Runtime Security Lab (Capture the Flag)
In this tutorial, you will learn about runtime security and what can go wrong if memory is accessed out of bounds, integers do overflow, etc.
Do you manage to read or modify protected memory? Can you manipulate the control flow to jump to a protected function? During a Capture-the-Flag competition, you will learn to attack vulnerable applications. If your attack is successful, the application will reveal a secret flag to you, for which you get points. Rumor has it that the best teams will be rewarded. Please bring your own laptop.
Physical Side-Channels Lab
In this tutorial you will use physical side-channel attacks to break the security of embedded devices.
First, we will use power analysis attacks and measure the power consumption of a microcontroller while it performs encryptions.
Using the power consumption of the device, we will extract the used encryption key.

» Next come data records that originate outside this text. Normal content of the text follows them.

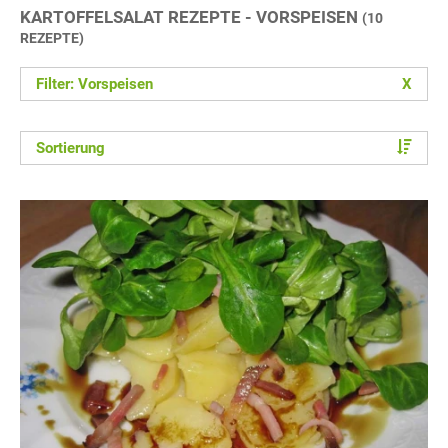
KARTOFFELSALAT REZEPTE - VORSPEISEN
(10
REZEPTE)
Filter: Vorspeisen
X
Sortierung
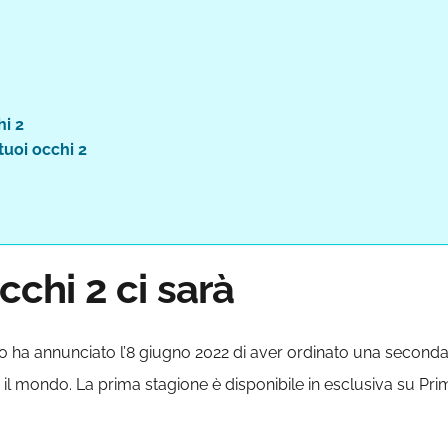
hi 2
tuoi occhi 2
occhi 2 ci sarà
o ha annunciato l’8 giugno 2022 di aver ordinato una seconda
il mondo. La prima stagione è disponibile in esclusiva su Prime 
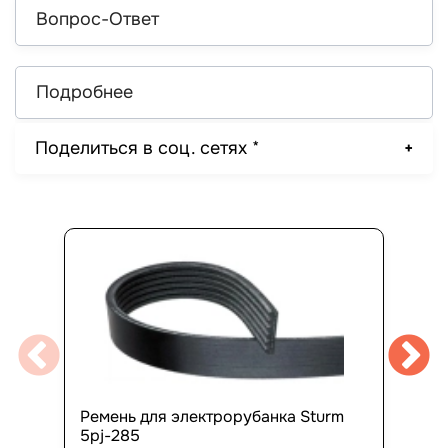
Вопрос-Ответ
Подробнее
Поделиться в соц. сетях *
Ремень для электрорубанка Sturm
5pj-285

Second, we will perform a fault attack and inject voltage spikes and clock glitches into the microcontroller to disturb its computations.
The resulting faults can then be used to bypass security checks or extract secrets.

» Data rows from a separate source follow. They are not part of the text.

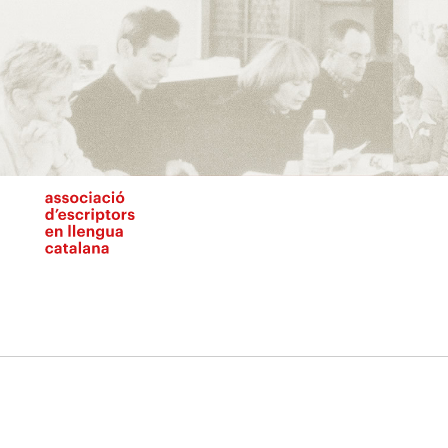
Vés
al
contingut
N
pr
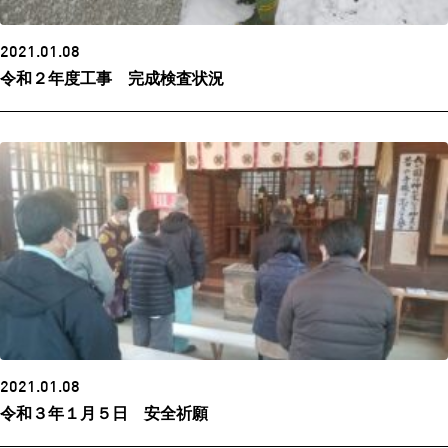
2021.01.08
令和２年度工事 完成検査状況
2021.01.08
令和３年１月５日 安全祈願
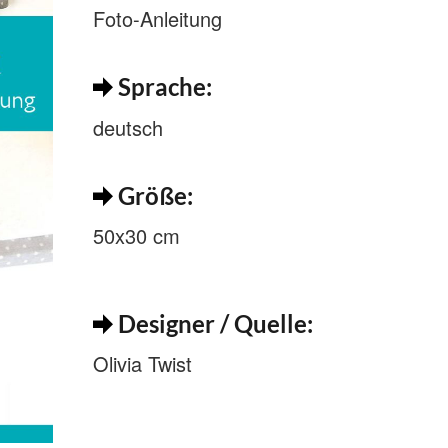
Foto-Anleitung
Sprache:
deutsch
Größe:
50x30 cm
Designer / Quelle:
Olivia Twist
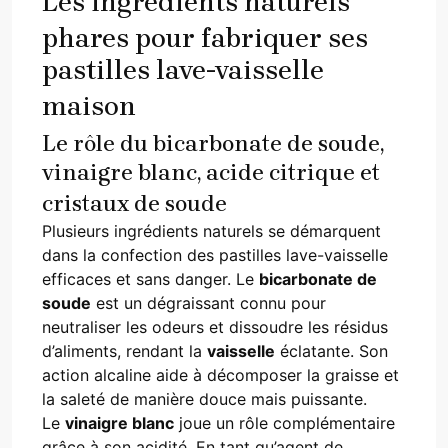
Les ingrédients naturels
phares pour fabriquer ses
pastilles lave-vaisselle
maison
Le rôle du bicarbonate de soude,
vinaigre blanc, acide citrique et
cristaux de soude
Plusieurs ingrédients naturels se démarquent
dans la confection des pastilles lave-vaisselle
efficaces et sans danger. Le
bicarbonate de
soude
est un dégraissant connu pour
neutraliser les odeurs et dissoudre les résidus
d’aliments, rendant la
vaisselle
éclatante. Son
action alcaline aide à décomposer la graisse et
la saleté de manière douce mais puissante.
Le
vinaigre blanc
joue un rôle complémentaire
grâce à son acidité. En tant qu’agent de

All the experiments will be performed on a real microcontroller on a ChipWhisperer borard, which lets you easily measure the power consumption and inject faults.
Microarchitectural Side-Channels Lab
In contrast to runtime attacks, the CPU microarchitecture itself gives much more subtle ways to attack an application via side-channels. These side channels range from measuring execution time and detecting memory access patterns, over cache attacks (e.g., Flush+Reload) to Meltdown and Spectre attacks, leaking information across different processes and privilege boundaries. In this lab, you will experiment with various microarchitectural side channels.